Math Narcissism
A couple years ago, I learned about this thing called the Mathematics Genealogy Project. It’s a math family tree based on mathematicians who have earned their PhD. A mathematician’s parent is their PhD advisor. It’s very neat how few links it takes to link one of your own math professors to famous mathematicians. Only four links up, one of my professors is linked to Neumann and Klein. Anyone heard of the klein bottles? Following Klein up, you have Lipschitz. And then Martin Ohm, the little brother of Georg Ohm, of which Ohm’s Law is named after. Another fun thing to do is see how close of cousins two randomly picked math professors are. Another math professor of mine is five links away from Klein, also. They are math fifth cousins.
On a similar note, there was this mathematican named Paul Erdös. He was one of those who didn’t really live anywhere, but traveled around everywhere. He stayed at fellow mathematicians’ houses for months at a time. During his stays, he would work on a math problem with that friend until they solved it. He would publish a paper on that particular problem with his friend, and then move on to the next friend. As a result, he published a ton of papers, around 1,500 with over 500 colloborators. This thing emerged in the math world known as the Erdös number. If you published a paper with Erdös himself, then you had an Erdös number 1. If you published a paper with someone who published a paper with Erdös, then you had a number 2. And so on. This idea was so cool to me. My undergraduate advisor is an Erdös number 2. If only I could publish a paper with him, I would have an Erdös number 3. And that would just be the coolest thing ever.

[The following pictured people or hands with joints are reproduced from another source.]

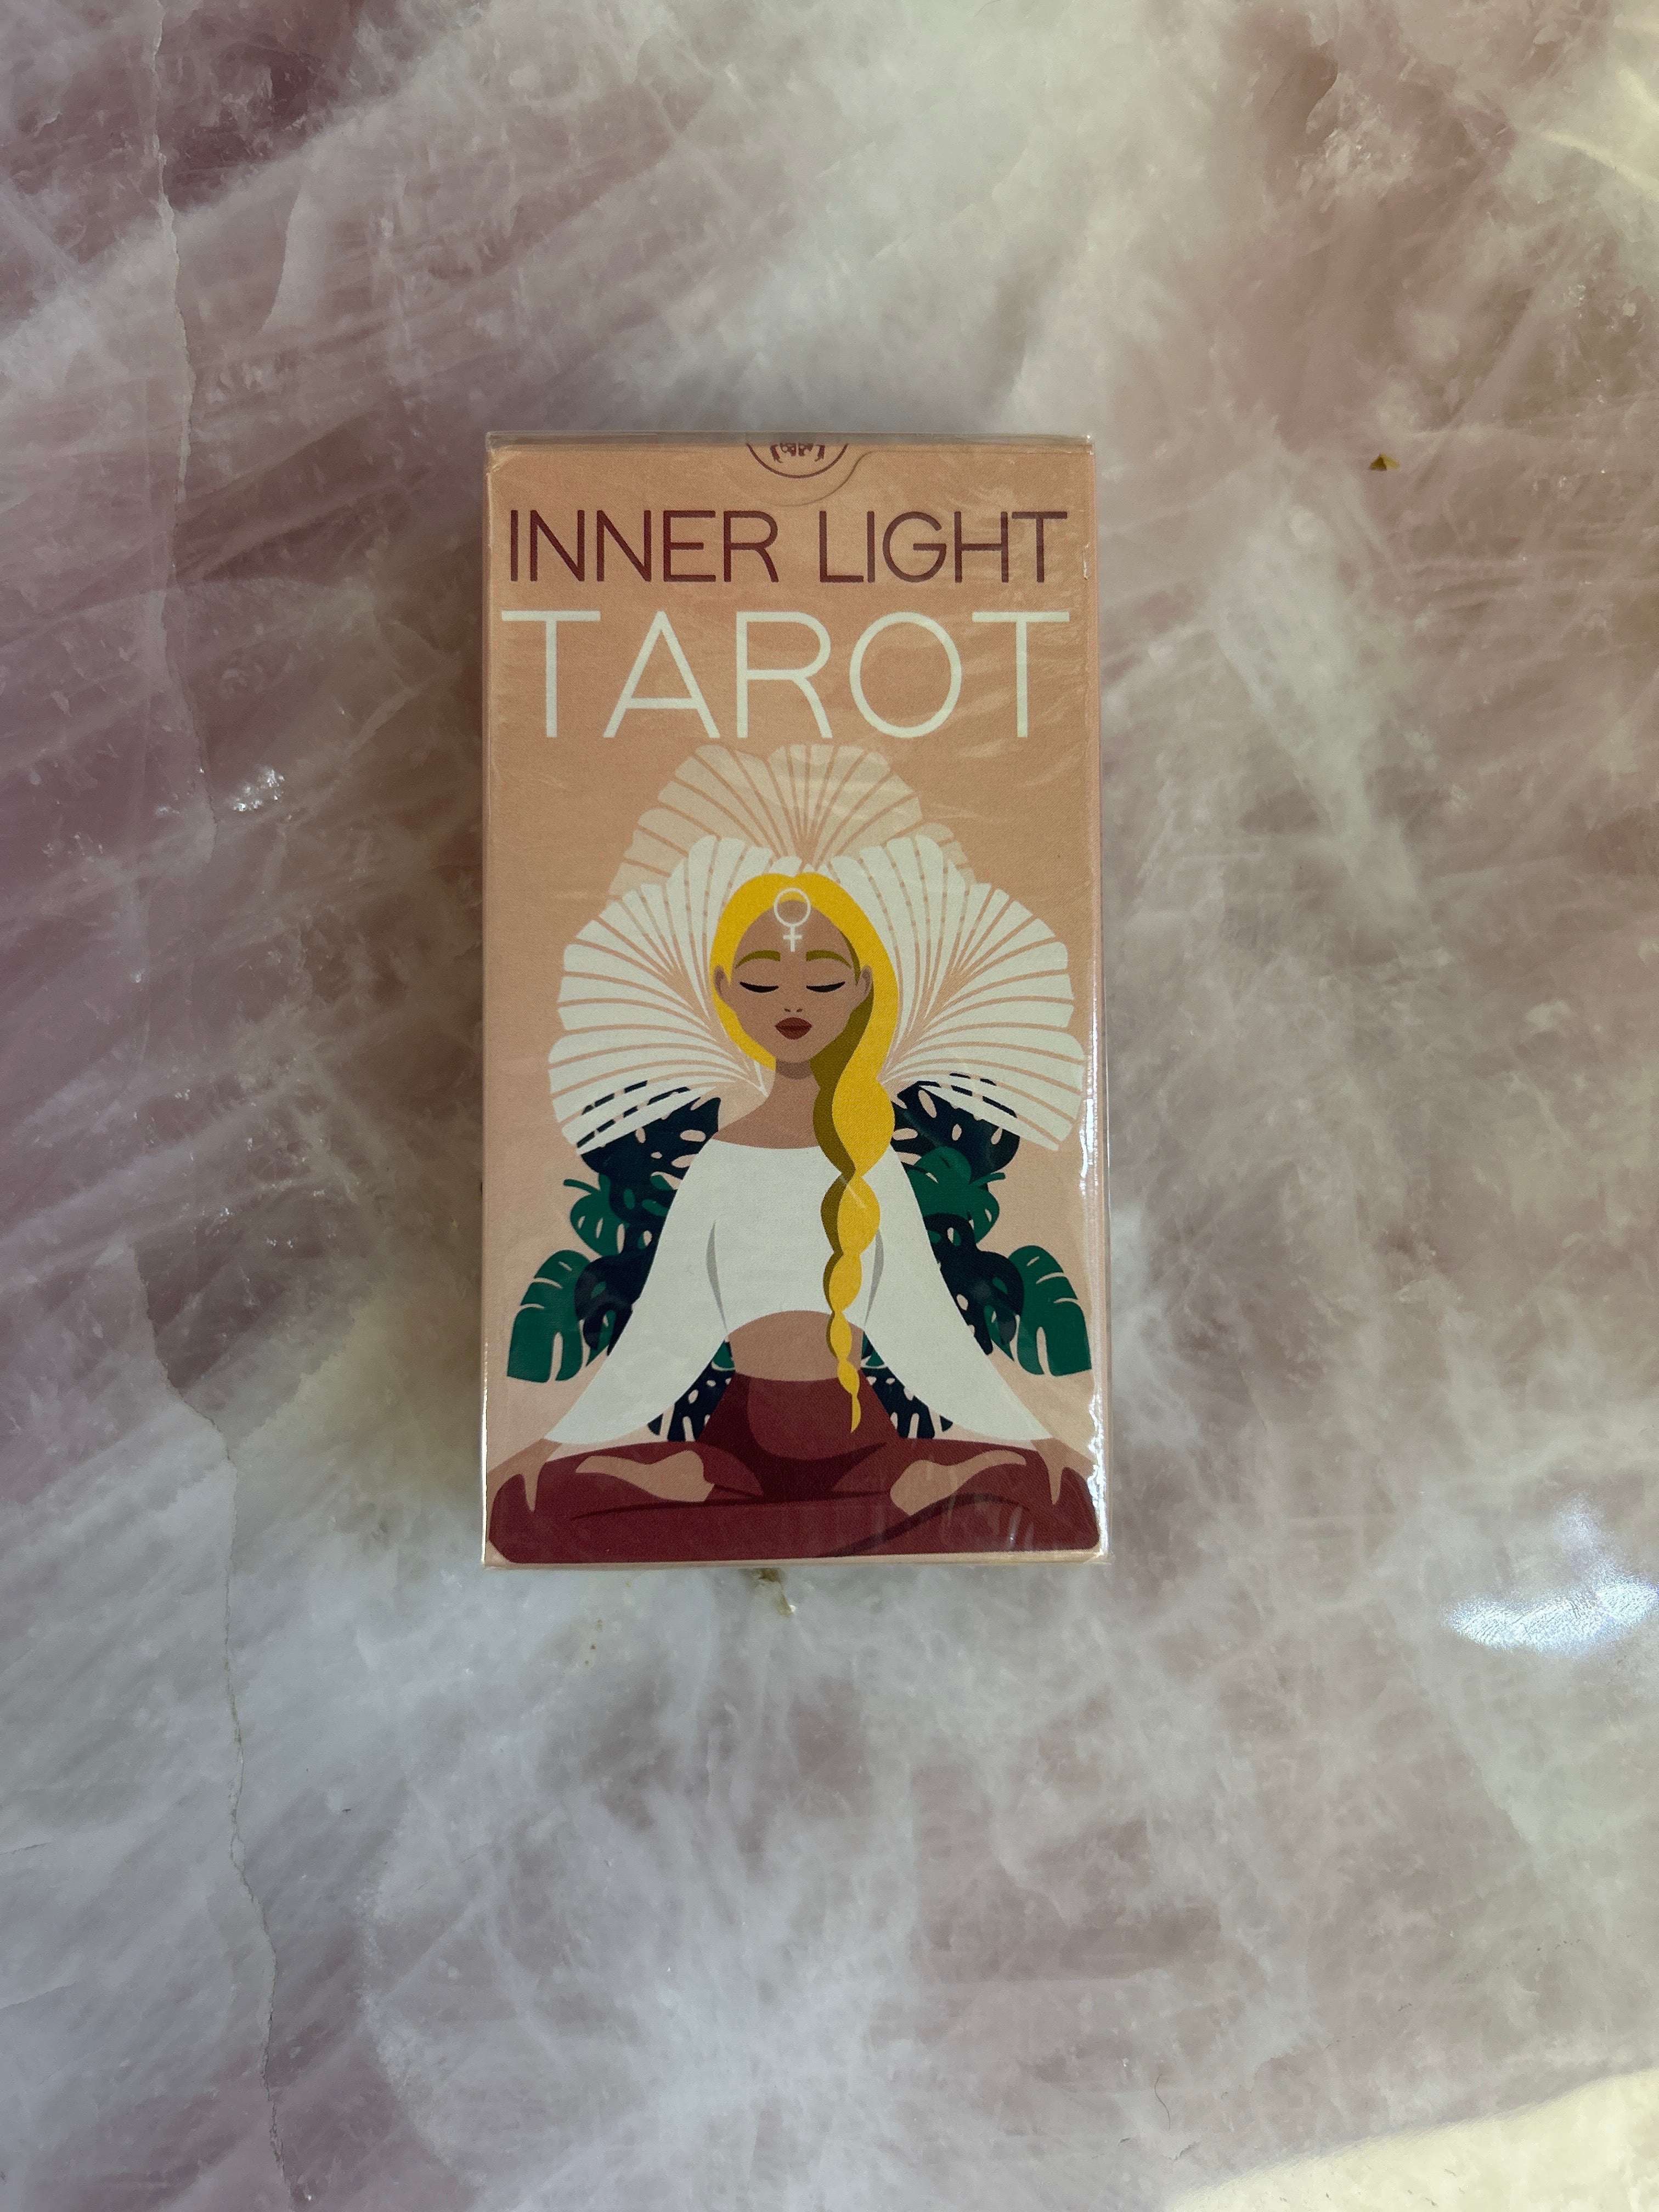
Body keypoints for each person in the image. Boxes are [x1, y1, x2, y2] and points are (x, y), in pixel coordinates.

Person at [488, 865, 1098, 1563]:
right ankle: (850, 1504)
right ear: (725, 991)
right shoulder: (719, 1163)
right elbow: (667, 1328)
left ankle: (897, 1493)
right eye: (761, 983)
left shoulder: (872, 1165)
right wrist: (554, 1444)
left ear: (861, 987)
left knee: (1062, 1500)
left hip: (866, 1451)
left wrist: (1036, 1437)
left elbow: (927, 1330)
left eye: (824, 982)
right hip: (732, 1455)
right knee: (522, 1508)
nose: (793, 1001)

One time in a class, one of my professor was talking about this, the math genealogy tree and Erdös numbers. He asked us why we thought that mathematicians did these things. This sort of ranking in the math world. I answered because mathematicians are a little egotistical. I picked the wrong word, because the class ooh-ed, and that’s not what I intended. I mean, I’m the same way. A friend of mine saved me with the word narcissistic. Mathematicians are extremely proud of their accomplishments. Narcissistic, even.